TASK DETAILS —
In the entries below, filter for the word "circle" and copy every matching line.

SOURCE DATA —
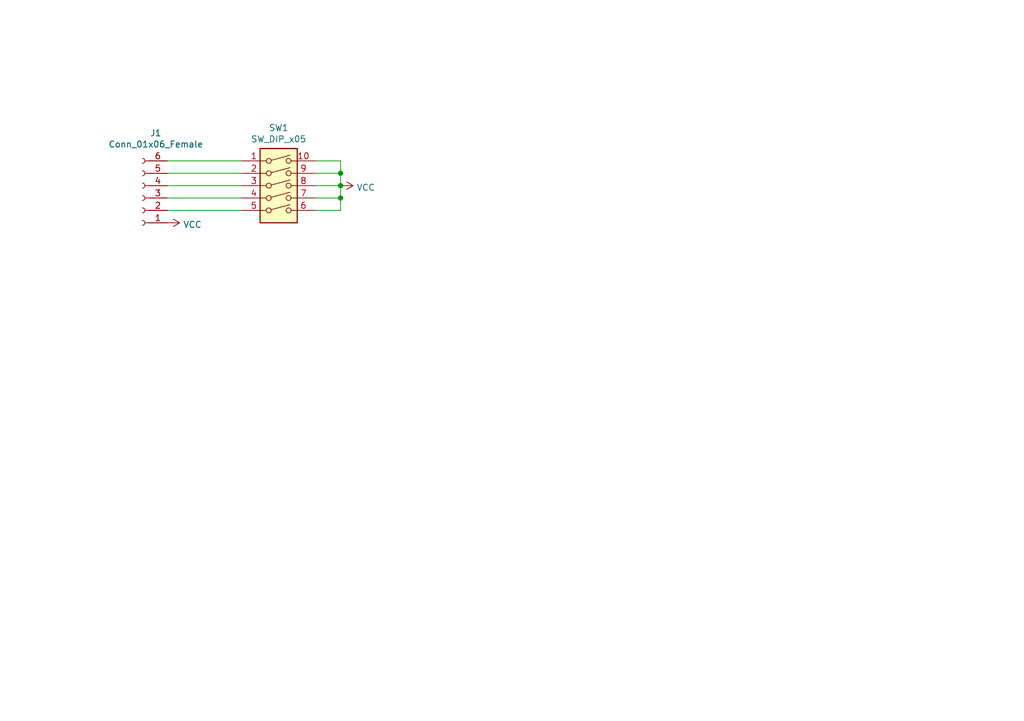
<source format=kicad_sch>
(kicad_sch (version 20211123) (generator eeschema)

  (uuid 5596fc7d-cd39-4ebf-9dbc-7c7be3497910)

  (paper "A5")

  (title_block
    (title "DIP switch plate")
    (date "2023-08-06")
  )

  (lib_symbols
    (symbol "Connector:Conn_01x06_Female" (pin_names (offset 1.016) hide) (in_bom yes) (on_board yes)
      (property "Reference" "J" (id 0) (at 0 7.62 0)
        (effects (font (size 1.27 1.27)))
      )
      (property "Value" "Conn_01x06_Female" (id 1) (at 0 -10.16 0)
        (effects (font (size 1.27 1.27)))
      )
      (property "Footprint" "" (id 2) (at 0 0 0)
        (effects (font (size 1.27 1.27)) hide)
      )
      (property "Datasheet" "~" (id 3) (at 0 0 0)
        (effects (font (size 1.27 1.27)) hide)
      )
      (property "ki_keywords" "connector" (id 4) (at 0 0 0)
        (effects (font (size 1.27 1.27)) hide)
      )
      (property "ki_description" "Generic connector, single row, 01x06, script generated (kicad-library-utils/schlib/autogen/connector/)" (id 5) (at 0 0 0)
        (effects (font (size 1.27 1.27)) hide)
      )
      (property "ki_fp_filters" "Connector*:*_1x??_*" (id 6) (at 0 0 0)
        (effects (font (size 1.27 1.27)) hide)
      )
      (symbol "Conn_01x06_Female_1_1"
        (arc (start 0 -7.112) (mid -0.508 -7.62) (end 0 -8.128)
          (stroke (width 0.1524) (type default) (color 0 0 0 0))
          (fill (type none))
        )
        (arc (start 0 -4.572) (mid -0.508 -5.08) (end 0 -5.588)
          (stroke (width 0.1524) (type default) (color 0 0 0 0))
          (fill (type none))
        )
        (arc (start 0 -2.032) (mid -0.508 -2.54) (end 0 -3.048)
          (stroke (width 0.1524) (type default) (color 0 0 0 0))
          (fill (type none))
        )
        (polyline
          (pts
            (xy -1.27 -7.62)
            (xy -0.508 -7.62)
          )
          (stroke (width 0.1524) (type default) (color 0 0 0 0))
          (fill (type none))
        )
        (polyline
          (pts
            (xy -1.27 -5.08)
            (xy -0.508 -5.08)
          )
          (stroke (width 0.1524) (type default) (color 0 0 0 0))
          (fill (type none))
        )
        (polyline
          (pts
            (xy -1.27 -2.54)
            (xy -0.508 -2.54)
          )
          (stroke (width 0.1524) (type default) (color 0 0 0 0))
          (fill (type none))
        )
        (polyline
          (pts
            (xy -1.27 0)
            (xy -0.508 0)
          )
          (stroke (width 0.1524) (type default) (color 0 0 0 0))
          (fill (type none))
        )
        (polyline
          (pts
            (xy -1.27 2.54)
            (xy -0.508 2.54)
          )
          (stroke (width 0.1524) (type default) (color 0 0 0 0))
          (fill (type none))
        )
        (polyline
          (pts
            (xy -1.27 5.08)
            (xy -0.508 5.08)
          )
          (stroke (width 0.1524) (type default) (color 0 0 0 0))
          (fill (type none))
        )
        (arc (start 0 0.508) (mid -0.508 0) (end 0 -0.508)
          (stroke (width 0.1524) (type default) (color 0 0 0 0))
          (fill (type none))
        )
        (arc (start 0 3.048) (mid -0.508 2.54) (end 0 2.032)
          (stroke (width 0.1524) (type default) (color 0 0 0 0))
          (fill (type none))
        )
        (arc (start 0 5.588) (mid -0.508 5.08) (end 0 4.572)
          (stroke (width 0.1524) (type default) (color 0 0 0 0))
          (fill (type none))
        )
        (pin passive line (at -5.08 5.08 0) (length 3.81)
          (name "Pin_1" (effects (font (size 1.27 1.27))))
          (number "1" (effects (font (size 1.27 1.27))))
        )
        (pin passive line (at -5.08 2.54 0) (length 3.81)
          (name "Pin_2" (effects (font (size 1.27 1.27))))
          (number "2" (effects (font (size 1.27 1.27))))
        )
        (pin passive line (at -5.08 0 0) (length 3.81)
          (name "Pin_3" (effects (font (size 1.27 1.27))))
          (number "3" (effects (font (size 1.27 1.27))))
        )
        (pin passive line (at -5.08 -2.54 0) (length 3.81)
          (name "Pin_4" (effects (font (size 1.27 1.27))))
          (number "4" (effects (font (size 1.27 1.27))))
        )
        (pin passive line (at -5.08 -5.08 0) (length 3.81)
          (name "Pin_5" (effects (font (size 1.27 1.27))))
          (number "5" (effects (font (size 1.27 1.27))))
        )
        (pin passive line (at -5.08 -7.62 0) (length 3.81)
          (name "Pin_6" (effects (font (size 1.27 1.27))))
          (number "6" (effects (font (size 1.27 1.27))))
        )
      )
    )
    (symbol "Switch:SW_DIP_x05" (pin_names (offset 0) hide) (in_bom yes) (on_board yes)
      (property "Reference" "SW" (id 0) (at 0 8.89 0)
        (effects (font (size 1.27 1.27)))
      )
      (property "Value" "SW_DIP_x05" (id 1) (at 0 -8.89 0)
        (effects (font (size 1.27 1.27)))
      )
      (property "Footprint" "" (id 2) (at 0 0 0)
        (effects (font (size 1.27 1.27)) hide)
      )
      (property "Datasheet" "~" (id 3) (at 0 0 0)
        (effects (font (size 1.27 1.27)) hide)
      )
      (property "ki_keywords" "dip switch" (id 4) (at 0 0 0)
        (effects (font (size 1.27 1.27)) hide)
      )
      (property "ki_description" "5x DIP Switch, Single Pole Single Throw (SPST) switch, small symbol" (id 5) (at 0 0 0)
        (effects (font (size 1.27 1.27)) hide)
      )
      (property "ki_fp_filters" "SW?DIP?x5*" (id 6) (at 0 0 0)
        (effects (font (size 1.27 1.27)) hide)
      )
      (symbol "SW_DIP_x05_0_0"
        (circle (center -2.032 -5.08) (radius 0.508)
          (stroke (width 0) (type default) (color 0 0 0 0))
          (fill (type none))
        )
        (circle (center -2.032 -2.54) (radius 0.508)
          (stroke (width 0) (type default) (color 0 0 0 0))
          (fill (type none))
        )
        (circle (center -2.032 0) (radius 0.508)
          (stroke (width 0) (type default) (color 0 0 0 0))
          (fill (type none))
        )
        (circle (center -2.032 2.54) (radius 0.508)
          (stroke (width 0) (type default) (color 0 0 0 0))
          (fill (type none))
        )
        (circle (center -2.032 5.08) (radius 0.508)
          (stroke (width 0) (type default) (color 0 0 0 0))
          (fill (type none))
        )
        (polyline
          (pts
            (xy -1.524 -4.9276)
            (xy 2.3622 -3.8862)
          )
          (stroke (width 0) (type default) (color 0 0 0 0))
          (fill (type none))
        )
        (polyline
          (pts
            (xy -1.524 -2.3876)
            (xy 2.3622 -1.3462)
          )
          (stroke (width 0) (type default) (color 0 0 0 0))
          (fill (type none))
        )
        (polyline
          (pts
            (xy -1.524 0.127)
            (xy 2.3622 1.1684)
          )
          (stroke (width 0) (type default) (color 0 0 0 0))
          (fill (type none))
        )
        (polyline
          (pts
            (xy -1.524 2.667)
            (xy 2.3622 3.7084)
          )
          (stroke (width 0) (type default) (color 0 0 0 0))
          (fill (type none))
        )
        (polyline
          (pts
            (xy -1.524 5.207)
            (xy 2.3622 6.2484)
          )
          (stroke (width 0) (type default) (color 0 0 0 0))
          (fill (type none))
        )
        (circle (center 2.032 -5.08) (radius 0.508)
          (stroke (width 0) (type default) (color 0 0 0 0))
          (fill (type none))
        )
        (circle (center 2.032 -2.54) (radius 0.508)
          (stroke (width 0) (type default) (color 0 0 0 0))
          (fill (type none))
        )
        (circle (center 2.032 0) (radius 0.508)
          (stroke (width 0) (type default) (color 0 0 0 0))
          (fill (type none))
        )
        (circle (center 2.032 2.54) (radius 0.508)
          (stroke (width 0) (type default) (color 0 0 0 0))
          (fill (type none))
        )
        (circle (center 2.032 5.08) (radius 0.508)
          (stroke (width 0) (type default) (color 0 0 0 0))
          (fill (type none))
        )
      )
      (symbol "SW_DIP_x05_0_1"
        (rectangle (start -3.81 7.62) (end 3.81 -7.62)
          (stroke (width 0.254) (type default) (color 0 0 0 0))
          (fill (type background))
        )
      )
      (symbol "SW_DIP_x05_1_1"
        (pin passive line (at -7.62 5.08 0) (length 5.08)
          (name "~" (effects (font (size 1.27 1.27))))
          (number "1" (effects (font (size 1.27 1.27))))
        )
        (pin passive line (at 7.62 5.08 180) (length 5.08)
          (name "~" (effects (font (size 1.27 1.27))))
          (number "10" (effects (font (size 1.27 1.27))))
        )
        (pin passive line (at -7.62 2.54 0) (length 5.08)
          (name "~" (effects (font (size 1.27 1.27))))
          (number "2" (effects (font (size 1.27 1.27))))
        )
        (pin passive line (at -7.62 0 0) (length 5.08)
          (name "~" (effects (font (size 1.27 1.27))))
          (number "3" (effects (font (size 1.27 1.27))))
        )
        (pin passive line (at -7.62 -2.54 0) (length 5.08)
          (name "~" (effects (font (size 1.27 1.27))))
          (number "4" (effects (font (size 1.27 1.27))))
        )
        (pin passive line (at -7.62 -5.08 0) (length 5.08)
          (name "~" (effects (font (size 1.27 1.27))))
          (number "5" (effects (font (size 1.27 1.27))))
        )
        (pin passive line (at 7.62 -5.08 180) (length 5.08)
          (name "~" (effects (font (size 1.27 1.27))))
          (number "6" (effects (font (size 1.27 1.27))))
        )
        (pin passive line (at 7.62 -2.54 180) (length 5.08)
          (name "~" (effects (font (size 1.27 1.27))))
          (number "7" (effects (font (size 1.27 1.27))))
        )
        (pin passive line (at 7.62 0 180) (length 5.08)
          (name "~" (effects (font (size 1.27 1.27))))
          (number "8" (effects (font (size 1.27 1.27))))
        )
        (pin passive line (at 7.62 2.54 180) (length 5.08)
          (name "~" (effects (font (size 1.27 1.27))))
          (number "9" (effects (font (size 1.27 1.27))))
        )
      )
    )
    (symbol "power:VCC" (power) (pin_names (offset 0)) (in_bom yes) (on_board yes)
      (property "Reference" "#PWR" (id 0) (at 0 -3.81 0)
        (effects (font (size 1.27 1.27)) hide)
      )
      (property "Value" "VCC" (id 1) (at 0 3.81 0)
        (effects (font (size 1.27 1.27)))
      )
      (property "Footprint" "" (id 2) (at 0 0 0)
        (effects (font (size 1.27 1.27)) hide)
      )
      (property "Datasheet" "" (id 3) (at 0 0 0)
        (effects (font (size 1.27 1.27)) hide)
      )
      (property "ki_keywords" "power-flag" (id 4) (at 0 0 0)
        (effects (font (size 1.27 1.27)) hide)
      )
      (property "ki_description" "Power symbol creates a global label with name \"VCC\"" (id 5) (at 0 0 0)
        (effects (font (size 1.27 1.27)) hide)
      )
      (symbol "VCC_0_1"
        (polyline
          (pts
            (xy -0.762 1.27)
            (xy 0 2.54)
          )
          (stroke (width 0) (type default) (color 0 0 0 0))
          (fill (type none))
        )
        (polyline
          (pts
            (xy 0 0)
            (xy 0 2.54)
          )
          (stroke (width 0) (type default) (color 0 0 0 0))
          (fill (type none))
        )
        (polyline
          (pts
            (xy 0 2.54)
            (xy 0.762 1.27)
          )
          (stroke (width 0) (type default) (color 0 0 0 0))
          (fill (type none))
        )
      )
      (symbol "VCC_1_1"
        (pin power_in line (at 0 0 90) (length 0) hide
          (name "VCC" (effects (font (size 1.27 1.27))))
          (number "1" (effects (font (size 1.27 1.27))))
        )
      )
    )
  )

  (junction (at 69.85 38.1) (diameter 0) (color 0 0 0 0)
    (uuid 55bc14cb-ce94-44e9-865e-0d2be69057f9)
  )
  (junction (at 69.85 40.64) (diameter 0) (color 0 0 0 0)
    (uuid 70e844bf-ca8c-4d0c-adbc-349483241268)
  )
  (junction (at 69.85 35.56) (diameter 0) (color 0 0 0 0)
    (uuid 865ddfd0-6850-4e27-acdb-1b0637353b95)
  )

  (wire (pts (xy 49.53 35.56) (xy 34.29 35.56))
    (stroke (width 0) (type default) (color 0 0 0 0))
    (uuid 0d9029b4-f02c-46d1-85d4-7316ce37a2eb)
  )
  (wire (pts (xy 34.29 33.02) (xy 49.53 33.02))
    (stroke (width 0) (type default) (color 0 0 0 0))
    (uuid 1338e873-29fb-4dc7-94ff-f3d1c13a7b4b)
  )
  (wire (pts (xy 64.77 35.56) (xy 69.85 35.56))
    (stroke (width 0) (type default) (color 0 0 0 0))
    (uuid 1cc39f7c-deba-4a9a-ac46-2b2e3f45a17b)
  )
  (wire (pts (xy 64.77 33.02) (xy 69.85 33.02))
    (stroke (width 0) (type default) (color 0 0 0 0))
    (uuid 35da56b5-46cc-4934-9a54-171f80bec20d)
  )
  (wire (pts (xy 69.85 40.64) (xy 69.85 43.18))
    (stroke (width 0) (type default) (color 0 0 0 0))
    (uuid 390e6919-0dc2-4fa6-9395-867719e00b78)
  )
  (wire (pts (xy 64.77 40.64) (xy 69.85 40.64))
    (stroke (width 0) (type default) (color 0 0 0 0))
    (uuid 6749daae-513e-4dbe-bced-5ab0abbf70d6)
  )
  (wire (pts (xy 69.85 43.18) (xy 64.77 43.18))
    (stroke (width 0) (type default) (color 0 0 0 0))
    (uuid 83ffff8b-d762-47f2-8140-49dd2641a162)
  )
  (wire (pts (xy 64.77 38.1) (xy 69.85 38.1))
    (stroke (width 0) (type default) (color 0 0 0 0))
    (uuid 9b38fa70-3ff0-4bb2-ac0c-864bcde0f735)
  )
  (wire (pts (xy 34.29 43.18) (xy 49.53 43.18))
    (stroke (width 0) (type default) (color 0 0 0 0))
    (uuid 9d9aa732-98e0-4e4b-8bd9-987d2def748c)
  )
  (wire (pts (xy 69.85 35.56) (xy 69.85 38.1))
    (stroke (width 0) (type default) (color 0 0 0 0))
    (uuid a4bf4c50-6d94-447d-964f-08c9d7f6d570)
  )
  (wire (pts (xy 69.85 33.02) (xy 69.85 35.56))
    (stroke (width 0) (type default) (color 0 0 0 0))
    (uuid b9564533-abd4-49cf-89ad-fea284132e57)
  )
  (wire (pts (xy 34.29 38.1) (xy 49.53 38.1))
    (stroke (width 0) (type default) (color 0 0 0 0))
    (uuid c229f989-441d-4bec-ab2b-663e8036e6f3)
  )
  (wire (pts (xy 49.53 40.64) (xy 34.29 40.64))
    (stroke (width 0) (type default) (color 0 0 0 0))
    (uuid e2702f39-e4e5-4fb2-b4dd-271d58ddaf68)
  )
  (wire (pts (xy 69.85 38.1) (xy 69.85 40.64))
    (stroke (width 0) (type default) (color 0 0 0 0))
    (uuid f3b9e849-e118-4513-b86b-f438b285d6e3)
  )

  (symbol (lib_id "Switch:SW_DIP_x05") (at 57.15 38.1 0) (unit 1)
    (in_bom yes) (on_board yes)
    (uuid 00000000-0000-0000-0000-000061160dd0)
    (property "Reference" "SW1" (id 0) (at 57.15 26.2382 0))
    (property "Value" "SW_DIP_x05" (id 1) (at 57.15 28.5496 0))
    (property "Footprint" "Button_Switch_THT:SW_DIP_SPSTx05_Slide_9.78x14.88mm_W7.62mm_P2.54mm" (id 2) (at 57.15 38.1 0)
      (effects (font (size 1.27 1.27)) hide)
    )
    (property "Datasheet" "~" (id 3) (at 57.15 38.1 0)
      (effects (font (size 1.27 1.27)) hide)
    )
    (pin "1" (uuid 7a352ff3-62d9-41f2-8e47-99586b7535a2))
    (pin "10" (uuid a94080f9-3f09-480c-b1b2-9bcb9e0d4dac))
    (pin "2" (uuid 8e829bca-ca8f-4440-bb6a-9c2fba0cf620))
    (pin "3" (uuid 4909cd7c-3d6e-483c-977c-5d18b662c44b))
    (pin "4" (uuid d315f9fb-b2d8-44b1-be11-6dc150996c7a))
    (pin "5" (uuid 5ccc677f-0255-4953-bb51-bfcf83e37b6f))
    (pin "6" (uuid bee48e81-bdba-4977-a80f-df51dddd247f))
    (pin "7" (uuid c98660d8-e23c-4e2c-ab82-be166a2dddab))
    (pin "8" (uuid 9ed87a9d-fb7d-44db-8b85-ca202707820c))
    (pin "9" (uuid c7e3f382-944f-4936-ace7-3496ffff4cb9))
  )

  (symbol (lib_id "Connector:Conn_01x06_Female") (at 29.21 40.64 180) (unit 1)
    (in_bom yes) (on_board yes)
    (uuid 00000000-0000-0000-0000-000061164aa3)
    (property "Reference" "J1" (id 0) (at 31.9532 27.305 0))
    (property "Value" "Conn_01x06_Female" (id 1) (at 31.9532 29.6164 0))
    (property "Footprint" "Connector_PinHeader_2.54mm:PinHeader_1x06_P2.54mm_Vertical" (id 2) (at 29.21 40.64 0)
      (effects (font (size 1.27 1.27)) hide)
    )
    (property "Datasheet" "~" (id 3) (at 29.21 40.64 0)
      (effects (font (size 1.27 1.27)) hide)
    )
    (pin "1" (uuid 7de6bce9-4ce3-4f96-84c5-72efe7fb9949))
    (pin "2" (uuid f5ae73bf-75db-4e6f-b8d0-0d9cebf82d8f))
    (pin "3" (uuid 3f158ba7-b30a-4cfc-ba61-c25721656be2))
    (pin "4" (uuid 691f539d-da2f-4dda-99bb-1772fe72801f))
    (pin "5" (uuid 1a62a662-fde9-4549-b925-a76a67360637))
    (pin "6" (uuid b1b35bce-bc56-4e12-9028-2da28e5c59c6))
  )

  (symbol (lib_id "power:VCC") (at 34.29 45.72 270) (unit 1)
    (in_bom yes) (on_board yes)
    (uuid 00000000-0000-0000-0000-00006116671b)
    (property "Reference" "#PWR0101" (id 0) (at 30.48 45.72 0)
      (effects (font (size 1.27 1.27)) hide)
    )
    (property "Value" "VCC" (id 1) (at 37.5412 46.101 90)
      (effects (font (size 1.27 1.27)) (justify left))
    )
    (property "Footprint" "" (id 2) (at 34.29 45.72 0)
      (effects (font (size 1.27 1.27)) hide)
    )
    (property "Datasheet" "" (id 3) (at 34.29 45.72 0)
      (effects (font (size 1.27 1.27)) hide)
    )
    (pin "1" (uuid 6803184f-009b-4834-94d3-2431774fb46b))
  )

  (symbol (lib_id "power:VCC") (at 69.85 38.1 270) (unit 1)
    (in_bom yes) (on_board yes)
    (uuid 00000000-0000-0000-0000-000061166fc3)
    (property "Reference" "#PWR0102" (id 0) (at 66.04 38.1 0)
      (effects (font (size 1.27 1.27)) hide)
    )
    (property "Value" "VCC" (id 1) (at 73.1012 38.481 90)
      (effects (font (size 1.27 1.27)) (justify left))
    )
    (property "Footprint" "" (id 2) (at 69.85 38.1 0)
      (effects (font (size 1.27 1.27)) hide)
    )
    (property "Datasheet" "" (id 3) (at 69.85 38.1 0)
      (effects (font (size 1.27 1.27)) hide)
    )
    (pin "1" (uuid b77c4e76-a483-40b8-9760-52ea49555556))
  )

  (sheet_instances
    (path "/" (page "1"))
  )

  (symbol_instances
    (path "/00000000-0000-0000-0000-00006116671b"
      (reference "#PWR0101") (unit 1) (value "VCC") (footprint "")
    )
    (path "/00000000-0000-0000-0000-000061166fc3"
      (reference "#PWR0102") (unit 1) (value "VCC") (footprint "")
    )
    (path "/00000000-0000-0000-0000-000061164aa3"
      (reference "J1") (unit 1) (value "Conn_01x06_Female") (footprint "Connector_PinHeader_2.54mm:PinHeader_1x06_P2.54mm_Vertical")
    )
    (path "/00000000-0000-0000-0000-000061160dd0"
      (reference "SW1") (unit 1) (value "SW_DIP_x05") (footprint "Button_Switch_THT:SW_DIP_SPSTx05_Slide_9.78x14.88mm_W7.62mm_P2.54mm")
    )
  )
)

</source>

RESULT OF THE EXERCISE —
        (circle (center -2.032 -5.08) (radius 0.508)
        (circle (center -2.032 -2.54) (radius 0.508)
        (circle (center -2.032 0) (radius 0.508)
        (circle (center -2.032 2.54) (radius 0.508)
        (circle (center -2.032 5.08) (radius 0.508)
        (circle (center 2.032 -5.08) (radius 0.508)
        (circle (center 2.032 -2.54) (radius 0.508)
        (circle (center 2.032 0) (radius 0.508)
        (circle (center 2.032 2.54) (radius 0.508)
        (circle (center 2.032 5.08) (radius 0.508)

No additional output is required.